Thursday, February 12, 2015

Incognito and Out of Sorts

My fore-mothers were big on “If you have nothing good to say, say nothing at all.”

Holding my tongue has, at times, served me well; and speaking my mind has regretfully not.  But truth be told, there have also been times when my silence has mistakenly supported some miscommunication, or bad behavior on the part of we humans, and I’ve deeply regretted not voicing myself.

But speaking my mind these days would find me mostly talking to myself.  I’ve felt so terribly incognito and out of sorts that I don’t look or feel myself:



I’ve traveled a bit these last few weeks to some lovely state parks:  South Llano River, Palmetto, Huntsville and places in between.  I’ve walked and birded and tried to turn my sights on Mother Nature, looking for the good:



And then I’d have more RV issues. And here comes my not-so-proud-of-myself admission:  I’m find solo travels in this RV to be so very difficult.



I’ve felt torn and tattered with fighting my RV’s unpredictable issues.



And then I’d experience the kindness of a stranger; someone camping that would note my predicament and offer help.  Or someone that would gladly offer aid when I’d knock on their RV door, or approach their campsite with an embarrassed or emotional voice, in need of help. 

Without the help of these others that I do not know, I’d have been stranded at Palmetto, unable to release a bound-up parking brake.  Thanks to Fifth-Wheel Man, who responded to my knock on his and his wife’s trailer door, a wee bit early one cold morning. 

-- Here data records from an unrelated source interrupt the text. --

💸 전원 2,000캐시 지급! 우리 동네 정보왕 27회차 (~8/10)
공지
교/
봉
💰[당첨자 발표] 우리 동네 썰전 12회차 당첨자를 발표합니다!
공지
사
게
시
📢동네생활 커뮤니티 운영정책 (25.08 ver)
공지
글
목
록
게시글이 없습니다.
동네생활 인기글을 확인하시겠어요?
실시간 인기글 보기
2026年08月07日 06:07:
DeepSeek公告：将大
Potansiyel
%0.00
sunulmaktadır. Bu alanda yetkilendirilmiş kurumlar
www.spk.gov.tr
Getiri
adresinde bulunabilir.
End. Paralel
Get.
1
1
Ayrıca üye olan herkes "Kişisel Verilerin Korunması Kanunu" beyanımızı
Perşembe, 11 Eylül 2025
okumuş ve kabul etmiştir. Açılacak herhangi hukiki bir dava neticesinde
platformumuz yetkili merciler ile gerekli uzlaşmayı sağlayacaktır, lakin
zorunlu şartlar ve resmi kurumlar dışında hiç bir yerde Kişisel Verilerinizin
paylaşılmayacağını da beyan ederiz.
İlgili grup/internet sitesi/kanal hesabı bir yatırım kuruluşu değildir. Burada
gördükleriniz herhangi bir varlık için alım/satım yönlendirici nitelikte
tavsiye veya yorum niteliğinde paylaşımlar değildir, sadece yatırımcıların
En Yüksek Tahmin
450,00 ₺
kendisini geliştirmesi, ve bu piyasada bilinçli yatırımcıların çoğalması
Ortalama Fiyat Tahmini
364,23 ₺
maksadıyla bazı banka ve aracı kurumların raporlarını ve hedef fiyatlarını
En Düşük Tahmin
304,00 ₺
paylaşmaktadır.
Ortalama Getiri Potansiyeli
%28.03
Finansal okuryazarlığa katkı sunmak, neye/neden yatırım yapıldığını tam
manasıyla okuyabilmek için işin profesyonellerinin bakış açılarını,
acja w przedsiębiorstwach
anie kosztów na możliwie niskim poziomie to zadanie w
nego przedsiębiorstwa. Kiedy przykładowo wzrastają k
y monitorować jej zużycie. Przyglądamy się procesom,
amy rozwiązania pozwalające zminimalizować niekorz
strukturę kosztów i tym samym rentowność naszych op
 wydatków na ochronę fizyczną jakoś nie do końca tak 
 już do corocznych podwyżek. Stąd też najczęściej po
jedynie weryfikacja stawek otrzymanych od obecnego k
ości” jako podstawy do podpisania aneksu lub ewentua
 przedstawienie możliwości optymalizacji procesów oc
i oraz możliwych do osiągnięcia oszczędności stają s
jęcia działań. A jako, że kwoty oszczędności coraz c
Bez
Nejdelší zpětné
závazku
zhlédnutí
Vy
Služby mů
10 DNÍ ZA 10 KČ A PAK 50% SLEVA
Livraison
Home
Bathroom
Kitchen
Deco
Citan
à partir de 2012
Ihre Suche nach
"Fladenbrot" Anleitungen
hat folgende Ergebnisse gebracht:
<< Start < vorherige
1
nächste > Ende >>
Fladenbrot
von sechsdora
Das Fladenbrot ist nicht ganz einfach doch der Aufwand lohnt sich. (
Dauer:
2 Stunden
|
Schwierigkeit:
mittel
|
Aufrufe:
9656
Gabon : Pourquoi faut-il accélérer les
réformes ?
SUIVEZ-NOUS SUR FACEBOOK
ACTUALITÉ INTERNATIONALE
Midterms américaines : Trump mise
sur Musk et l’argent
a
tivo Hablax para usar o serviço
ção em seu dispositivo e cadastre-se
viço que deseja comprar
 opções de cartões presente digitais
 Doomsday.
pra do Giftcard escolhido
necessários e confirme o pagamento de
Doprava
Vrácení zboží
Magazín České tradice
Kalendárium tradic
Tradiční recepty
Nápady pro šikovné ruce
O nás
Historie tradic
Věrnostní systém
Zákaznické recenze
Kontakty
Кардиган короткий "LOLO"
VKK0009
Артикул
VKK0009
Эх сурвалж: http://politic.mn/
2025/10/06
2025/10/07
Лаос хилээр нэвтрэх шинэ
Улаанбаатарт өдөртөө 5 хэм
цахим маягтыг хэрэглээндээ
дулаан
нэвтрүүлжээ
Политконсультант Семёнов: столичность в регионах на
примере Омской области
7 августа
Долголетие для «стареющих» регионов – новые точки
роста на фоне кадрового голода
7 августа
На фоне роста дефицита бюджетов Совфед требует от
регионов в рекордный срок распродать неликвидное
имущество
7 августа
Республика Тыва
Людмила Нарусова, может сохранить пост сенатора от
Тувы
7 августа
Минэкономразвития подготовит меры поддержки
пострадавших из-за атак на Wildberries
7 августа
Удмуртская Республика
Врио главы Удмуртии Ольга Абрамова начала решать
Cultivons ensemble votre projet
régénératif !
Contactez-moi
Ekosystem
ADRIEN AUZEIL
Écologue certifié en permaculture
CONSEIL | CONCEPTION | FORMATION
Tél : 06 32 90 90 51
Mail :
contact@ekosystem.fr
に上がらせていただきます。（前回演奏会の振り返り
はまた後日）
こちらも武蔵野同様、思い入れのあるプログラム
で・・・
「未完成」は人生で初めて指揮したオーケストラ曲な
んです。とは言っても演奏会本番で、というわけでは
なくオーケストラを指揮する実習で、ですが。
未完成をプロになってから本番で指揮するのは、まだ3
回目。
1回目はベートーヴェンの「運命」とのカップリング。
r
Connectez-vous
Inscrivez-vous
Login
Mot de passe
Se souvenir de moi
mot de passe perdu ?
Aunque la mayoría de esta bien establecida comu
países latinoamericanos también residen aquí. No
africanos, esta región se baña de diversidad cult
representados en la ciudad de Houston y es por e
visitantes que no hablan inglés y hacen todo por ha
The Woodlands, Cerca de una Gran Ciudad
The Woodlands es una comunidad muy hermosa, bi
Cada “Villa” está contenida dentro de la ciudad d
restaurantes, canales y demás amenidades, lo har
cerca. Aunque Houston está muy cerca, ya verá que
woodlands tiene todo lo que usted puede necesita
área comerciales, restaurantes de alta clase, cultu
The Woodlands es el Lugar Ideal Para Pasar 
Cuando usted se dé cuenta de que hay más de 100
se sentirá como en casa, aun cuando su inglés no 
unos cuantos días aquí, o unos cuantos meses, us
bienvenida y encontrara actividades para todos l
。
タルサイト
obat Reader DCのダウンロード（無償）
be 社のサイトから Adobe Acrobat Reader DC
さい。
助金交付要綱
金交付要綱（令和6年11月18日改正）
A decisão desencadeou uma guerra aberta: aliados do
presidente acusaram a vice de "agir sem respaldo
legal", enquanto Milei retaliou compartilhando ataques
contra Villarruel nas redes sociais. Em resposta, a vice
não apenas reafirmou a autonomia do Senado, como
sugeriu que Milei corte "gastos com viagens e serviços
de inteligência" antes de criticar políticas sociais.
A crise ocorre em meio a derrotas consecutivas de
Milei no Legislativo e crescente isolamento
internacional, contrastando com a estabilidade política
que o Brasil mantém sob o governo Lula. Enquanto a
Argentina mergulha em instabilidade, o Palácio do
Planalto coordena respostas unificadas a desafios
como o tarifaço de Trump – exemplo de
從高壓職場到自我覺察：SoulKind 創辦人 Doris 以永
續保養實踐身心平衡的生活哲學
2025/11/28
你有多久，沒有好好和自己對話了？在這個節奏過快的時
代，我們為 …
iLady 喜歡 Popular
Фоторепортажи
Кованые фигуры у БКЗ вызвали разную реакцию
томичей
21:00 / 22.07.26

Fifth-wheel Man listened to my plight; listened to my quaking voice as I read the less-than-useful information from the owner’s manual.  It was an uncomfortable situation for me, asking someone I did not know to sit in my driver’s seat.
 
I watched and listened and spoke as he attempted, with large-man strength, to exercise the lifeless parking brake handle.  He pushed in the button and raised and lowered, as exactly described by the manual.  The brake would not release; the handle would just “flop down” with no use.

Fifth-wheel Man and I reached the point of believing I would require a tow—and then one last extreme effort—and the brake released!  We both let out a loud YEA!—and I embarrassedly had a release of water from my eyes, knowing that this kind man had just freed me to again take flight.


 
Thanks to camper-strangers Mike and Terri for Mike’s crawling under the RV with me to gain me courage to study the LP tank plumbing.  We two strangers, with only lower legs and feet visible, crawled under the RV to find a likely valve, and to discuss the safety of a “lefty loosey” maneuver of it.  Lefty loosey we did, and I now have LP furnace capability!  (Special thanks to Terri for being on the ready if she heard a loud explosion!)

And thanks to Don for providing the hand-strength to disconnect my leaking “quick-connect” hose fittings.  My lack of hand strength is one of several items I’d like to address with Mother Nature regarding Her design of we women-folk. 



Everything that came so easy in the Airstream seems so difficult in the Winnebago.  Everything that I once loved about family and community, I now so hate, traveling my one life, solo.

And so I’ve returned to my stick house with some difficult decisions to make.  Much of the RV brokenness is repairable; but its body-jarring ride is not.  A local Mercedes dealership, specializing in the Sprinter chassis, confirmed that “constraint”. And as of eleven years ago, my body’s brokenness cannot function with such a harsh ride, without furthering serious damage.

And so I’m at a loss for what happens next.  Feeling out of sorts is an understatement for seeking a reinvention of my purpose and goals. 

But I give thanks to those unknown camper-folk whose actions made me not feel incognito.  They saw; they heard; they helped.  Actions speak so much louder than words.